◆ PROBLEMS AND TASKS
• 1. In the text on Staphylococcus aureus in cystic fibrosis patients, what share of the isolates showed methicillin resistance?
• 2. Carry the text on Staphylococcus aureus in cystic fibrosis patients forward from its last sentence.

[Opening TEXT SHOWN section]

Staphylococcus aureus infection in patients with cystic fibrosis (CF) is frequent and may be due to colonization by a few pathogenic lineages. Systematic genotyping of all isolates, methicillin-susceptible S. aureus (MSSA) as well as methicillin-resistant S. aureus (MRSA) is necessary to identify such lineages and follow their evolution in patients. Multiple-locus variable-number tandem repeat analysis (MLVA/VNTR) was used to survey S. aureus clinical isolates in a French paediatric CF centre.
During a 30 months period, 108 patients, aged 2 to 21 years, regularly followed up at the centre, provided sputum for culture. From 79 patients, a total of 278 isolates were genotyped by MLVA, resolving into 110 genotypes and 19 clonal complexes (CC) composed of similar or closely related isolates. 71% of the strains were distributed into four main CCs, in term of number of isolates and number of genotypes. Spa (Staphylococcus protein A) typing was performed on representative samples, showing an excellent concordance with MLVA. In 17 patients, strains from two to four different CCs were recovered over time. On six occasions, S. aureus isolates with the same genotype were shared by 2 different patients and they belonged to one of the four main clusters. Methicillin-resistance was observed in 60% of the isolates, 90% of which belonged to the main clonal complexes CC8, CC45 and CC5. In 5 patients, methicillin-resistance of S. aureus isolates was not associated with the mecA gene: for four patients, it was due to overproduction of β-lactamase, leading to BOR-SA (borderline S. aureus) isolates, while a strain showing probably a new modified penicillin-binding capacity (MOD-SA) was observed from one patient.

[Closing TEXT SHOWN section]
[Opening PROVIDED DATA section]

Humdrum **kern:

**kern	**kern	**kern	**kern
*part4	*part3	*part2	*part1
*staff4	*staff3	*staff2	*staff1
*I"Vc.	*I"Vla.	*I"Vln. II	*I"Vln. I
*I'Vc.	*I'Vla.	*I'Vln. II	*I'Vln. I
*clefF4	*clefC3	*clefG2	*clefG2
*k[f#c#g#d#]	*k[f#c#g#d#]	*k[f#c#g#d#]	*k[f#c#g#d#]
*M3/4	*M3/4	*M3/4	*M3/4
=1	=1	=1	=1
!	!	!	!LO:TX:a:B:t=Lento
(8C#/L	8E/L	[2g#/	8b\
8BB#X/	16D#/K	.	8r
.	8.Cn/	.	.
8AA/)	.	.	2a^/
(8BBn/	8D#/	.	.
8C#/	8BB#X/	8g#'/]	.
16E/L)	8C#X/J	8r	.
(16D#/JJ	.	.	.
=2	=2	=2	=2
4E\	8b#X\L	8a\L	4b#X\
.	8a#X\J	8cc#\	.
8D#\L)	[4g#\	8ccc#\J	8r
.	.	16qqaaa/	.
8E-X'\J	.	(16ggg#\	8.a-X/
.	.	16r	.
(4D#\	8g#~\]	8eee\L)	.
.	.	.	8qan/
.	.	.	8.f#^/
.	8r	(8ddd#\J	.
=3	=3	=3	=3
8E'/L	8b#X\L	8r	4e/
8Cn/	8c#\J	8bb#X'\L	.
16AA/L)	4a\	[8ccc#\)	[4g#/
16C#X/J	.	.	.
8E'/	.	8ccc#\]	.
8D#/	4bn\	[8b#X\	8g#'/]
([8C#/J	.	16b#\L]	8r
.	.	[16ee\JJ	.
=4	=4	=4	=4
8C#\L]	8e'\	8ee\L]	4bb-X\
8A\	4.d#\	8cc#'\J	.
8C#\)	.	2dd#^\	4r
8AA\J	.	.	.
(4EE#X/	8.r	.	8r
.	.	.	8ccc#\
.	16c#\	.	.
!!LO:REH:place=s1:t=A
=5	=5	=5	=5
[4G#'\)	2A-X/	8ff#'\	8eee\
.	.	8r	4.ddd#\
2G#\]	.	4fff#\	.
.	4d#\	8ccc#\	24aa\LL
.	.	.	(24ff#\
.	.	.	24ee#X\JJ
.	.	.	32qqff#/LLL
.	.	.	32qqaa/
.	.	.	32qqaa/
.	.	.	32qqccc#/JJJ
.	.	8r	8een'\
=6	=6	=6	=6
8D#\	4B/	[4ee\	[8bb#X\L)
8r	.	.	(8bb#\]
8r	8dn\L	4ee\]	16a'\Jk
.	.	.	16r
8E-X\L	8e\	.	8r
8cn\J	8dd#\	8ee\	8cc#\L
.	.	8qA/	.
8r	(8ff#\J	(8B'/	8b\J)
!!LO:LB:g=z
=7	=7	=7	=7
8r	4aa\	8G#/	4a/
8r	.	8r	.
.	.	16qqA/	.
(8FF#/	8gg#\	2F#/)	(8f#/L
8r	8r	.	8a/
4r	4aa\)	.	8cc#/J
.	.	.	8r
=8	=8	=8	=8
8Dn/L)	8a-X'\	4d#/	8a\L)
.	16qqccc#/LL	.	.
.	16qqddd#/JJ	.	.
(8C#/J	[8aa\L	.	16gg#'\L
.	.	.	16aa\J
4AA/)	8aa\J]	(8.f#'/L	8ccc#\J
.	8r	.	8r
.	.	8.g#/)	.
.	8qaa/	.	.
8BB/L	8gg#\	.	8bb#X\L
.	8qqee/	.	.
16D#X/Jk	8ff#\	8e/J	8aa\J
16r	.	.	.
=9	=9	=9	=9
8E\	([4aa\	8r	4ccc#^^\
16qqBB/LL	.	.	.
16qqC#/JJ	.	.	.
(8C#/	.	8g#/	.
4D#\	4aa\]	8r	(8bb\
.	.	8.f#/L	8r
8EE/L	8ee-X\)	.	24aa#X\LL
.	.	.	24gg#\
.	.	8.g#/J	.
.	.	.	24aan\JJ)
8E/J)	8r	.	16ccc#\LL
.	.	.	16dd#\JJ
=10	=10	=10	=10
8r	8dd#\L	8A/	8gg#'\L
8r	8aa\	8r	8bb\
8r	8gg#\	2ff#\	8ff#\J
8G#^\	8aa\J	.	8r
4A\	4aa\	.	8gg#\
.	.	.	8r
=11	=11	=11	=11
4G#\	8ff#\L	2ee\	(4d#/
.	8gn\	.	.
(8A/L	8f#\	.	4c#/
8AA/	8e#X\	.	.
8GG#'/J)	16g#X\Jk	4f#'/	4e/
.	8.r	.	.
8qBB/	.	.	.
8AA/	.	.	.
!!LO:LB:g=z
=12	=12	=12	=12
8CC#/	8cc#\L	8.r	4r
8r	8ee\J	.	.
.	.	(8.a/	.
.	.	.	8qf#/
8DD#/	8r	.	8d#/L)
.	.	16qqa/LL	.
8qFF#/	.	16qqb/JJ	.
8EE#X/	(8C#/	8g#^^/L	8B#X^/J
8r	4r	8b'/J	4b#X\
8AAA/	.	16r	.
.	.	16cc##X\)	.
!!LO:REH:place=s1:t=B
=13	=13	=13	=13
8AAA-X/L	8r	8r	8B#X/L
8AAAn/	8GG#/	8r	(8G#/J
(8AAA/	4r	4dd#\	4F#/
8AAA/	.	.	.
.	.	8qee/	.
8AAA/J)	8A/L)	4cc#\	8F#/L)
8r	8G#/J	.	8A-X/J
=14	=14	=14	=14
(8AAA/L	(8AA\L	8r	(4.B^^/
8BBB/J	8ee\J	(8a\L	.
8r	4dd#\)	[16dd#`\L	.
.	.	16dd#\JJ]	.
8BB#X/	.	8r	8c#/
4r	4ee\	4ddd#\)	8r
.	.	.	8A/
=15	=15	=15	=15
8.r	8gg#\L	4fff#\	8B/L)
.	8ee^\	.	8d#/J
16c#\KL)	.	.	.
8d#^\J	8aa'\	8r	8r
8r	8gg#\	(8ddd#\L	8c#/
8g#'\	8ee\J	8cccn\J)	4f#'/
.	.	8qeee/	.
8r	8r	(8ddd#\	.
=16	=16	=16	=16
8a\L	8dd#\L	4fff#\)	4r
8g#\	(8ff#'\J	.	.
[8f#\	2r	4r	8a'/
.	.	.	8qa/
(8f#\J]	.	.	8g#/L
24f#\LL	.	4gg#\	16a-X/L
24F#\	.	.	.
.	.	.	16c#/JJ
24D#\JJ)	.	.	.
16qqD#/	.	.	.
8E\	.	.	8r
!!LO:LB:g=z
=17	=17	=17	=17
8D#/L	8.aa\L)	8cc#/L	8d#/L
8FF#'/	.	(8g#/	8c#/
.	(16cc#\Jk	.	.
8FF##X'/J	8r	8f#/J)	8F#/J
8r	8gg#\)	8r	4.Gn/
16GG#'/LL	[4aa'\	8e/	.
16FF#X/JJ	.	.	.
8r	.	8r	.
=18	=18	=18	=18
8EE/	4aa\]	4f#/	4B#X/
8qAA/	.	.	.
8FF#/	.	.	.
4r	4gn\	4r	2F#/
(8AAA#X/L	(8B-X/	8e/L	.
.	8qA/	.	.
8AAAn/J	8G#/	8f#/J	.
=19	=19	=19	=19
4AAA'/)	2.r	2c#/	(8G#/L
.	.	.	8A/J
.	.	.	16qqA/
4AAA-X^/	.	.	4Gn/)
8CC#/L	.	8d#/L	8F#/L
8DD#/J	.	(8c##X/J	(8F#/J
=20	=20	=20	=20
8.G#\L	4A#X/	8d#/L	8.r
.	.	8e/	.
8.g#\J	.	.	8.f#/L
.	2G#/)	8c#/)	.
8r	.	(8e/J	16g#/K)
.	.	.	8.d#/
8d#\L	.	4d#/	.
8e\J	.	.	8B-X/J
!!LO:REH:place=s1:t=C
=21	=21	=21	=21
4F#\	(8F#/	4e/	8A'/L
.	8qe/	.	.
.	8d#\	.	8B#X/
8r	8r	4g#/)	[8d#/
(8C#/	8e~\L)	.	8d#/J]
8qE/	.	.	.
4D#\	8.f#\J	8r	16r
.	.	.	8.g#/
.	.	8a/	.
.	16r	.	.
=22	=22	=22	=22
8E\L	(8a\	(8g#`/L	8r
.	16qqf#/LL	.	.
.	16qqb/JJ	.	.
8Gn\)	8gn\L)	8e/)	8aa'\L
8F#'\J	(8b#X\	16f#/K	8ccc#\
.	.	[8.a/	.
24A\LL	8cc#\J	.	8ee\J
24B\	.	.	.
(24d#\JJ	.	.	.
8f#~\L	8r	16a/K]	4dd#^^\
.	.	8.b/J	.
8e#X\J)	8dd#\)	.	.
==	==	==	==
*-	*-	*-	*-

[Closing PROVIDED DATA section]

◆ ANSWERS BY ITEM NUMBER
• 1. 60% of the isolates.

• 2.
Systematic genotyping of S. aureus isolates recovered from sputum of CF children allows a thorough analysis of the strains responsible for sporadic as well as chronic colonization and the follow up of their evolution over time. We show here that more than 70% of these strains belong to 4 major CCs. MSSA as well as MRSA, BOR-SA and MOD-SA isolates can persist over several years, despite antibiotic treatments.